Cold gadolinium is highly ferromagnetic like iron and will attract a horseshoe magnet at temperatures below its Curie point of 20 degrees Celsius. Above this temperature it suddenly switches to become paramagnetic meaning it will only be slightly magnetic but for the record, gadolinium is the most paramagnetic element of all.
As we have found with all the rare-earths covered in this column, gadolinium is found in many minerals such as monazite sands and bastnäsite, where the metal is considered too reactive to exist free in nature.
It was named after the mineral gadolinite, from which it was first discovered spectroscopically in 1880 by Swiss chemist Jean Charles Galissard de Marignac. Unexpectedly, the mineral specimen he was using actually contains very little gadolinium but it must have been enough to show new lines in a spectroscope so he knew he had a new element at hand and named it for the mineral he was studying, which in turn was named after the Finnish chemist and geologist Johan Gadolin. Thus, Johan got his name not only on a mineral but an element as well — certainly a rare privilege one would say.

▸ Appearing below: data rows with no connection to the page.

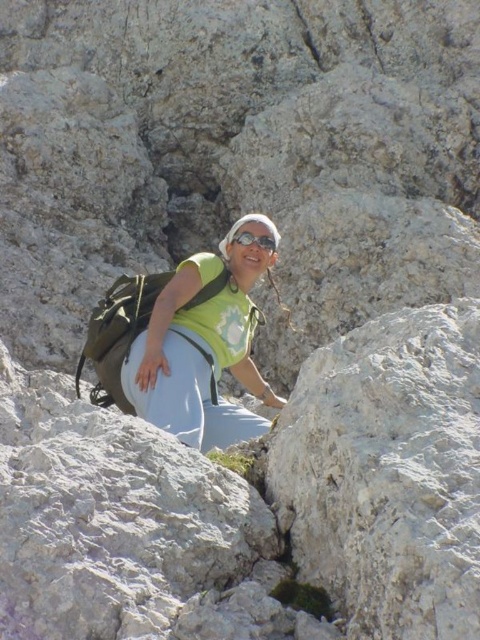
You are a photographer trying to capture the climber in the image. The green matte shirt at center and transparent plastic goggles at center are both in your viewfinder. Which object should you focus on if you want to highlight the one that is taller?

The green matte shirt at center is taller than the transparent plastic goggles at center, so you should focus on the green matte shirt at center to highlight the taller object.

You are analyzing the position of the green matte shirt at center in the image. What are the coordinates of its location?

The 2D location of the green matte shirt at center is at point (203, 346).

You are a hiker trying to navigate through the rocky terrain shown in the image. You notice two points marked on the rock face. Which point, point (233, 289) or point (251, 243), is closer to you?

Point (233, 289) is closer to the viewer than point (251, 243).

Later chemists found gadolinium in the mineral cerite, and by 1886 the French chemist Paul-Émile Lecoq de Boisbaudran, famous already for his discovery of gallium, carried out the separation of gadolinium metal in 1886.
For the record, the abundance in the Earth’s crust of gadolinium is about 6.2 mg/kg making it about 10 times more common than iodine. The main mining areas are in China, the U.S., Brazil, Sri Lanka, India and Australia, with reserves expected to exceed 1 million tons. Because world production of pure gadolinium metal is about 400 tons per year, there should be enough to go around for a while — unless a very significant use is found and people start scrambling for it. The only known mineral with a high percentage of gadolinium is the very rare ore lepersonnite, found mainly in the uranium mines of the Congo.

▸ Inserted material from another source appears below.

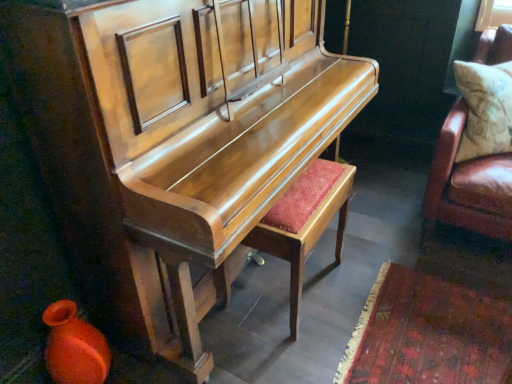
Identify the location of free spot to the right of shiny wood piano at center, which ranks as the first furniture in left-to-right order. (407, 264).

So what is gadolinium good for? Well, if you are going to have an MRI done it’s a good bet they will use a gadolinium-based contrast agent to help the doctor see abnormal tissues in the scan with greater detail. During the scan the technicians inject you with a solution of an organic gadolinium complex (typically Magnevist) to enhance the image created in magnetic resonance procedure.
Paramagnetic ions, (remember gadolinium is the most), increase nuclear spin relaxation rates, making the black and whites of the picture sharper. This is important when looking for anomalies that are relatively small within the scan.
Normally, gadolinium compounds are toxic to mammals, but gadolinium in these procedures go through a process called chelation, making it safe for use by surrounding the poisonous atom with a molecular cage of organics that can be expelled through urine before it can cause any toxic reaction.
Research is being conducted on magnetic refrigeration that uses gadolinium-based materials such as Gd5SiGe that have a large magnetocaloric effect. A block of this material becomes cold when the magnetic field it is placed in suddenly switches off. A refrigerator with no moving parts (and no freon) seems like it has some advantages over what exists today.
In addition, it must be said that of all solids, gadolinium has the highest neutron cross-section of all elements, meaning it absorbs incoming neutrons with high efficiency. You will find it used in shielding of nuclear reactors that are within structures where humans exist, such as on submarines, where it is also employed in emergency shut-down mechanisms.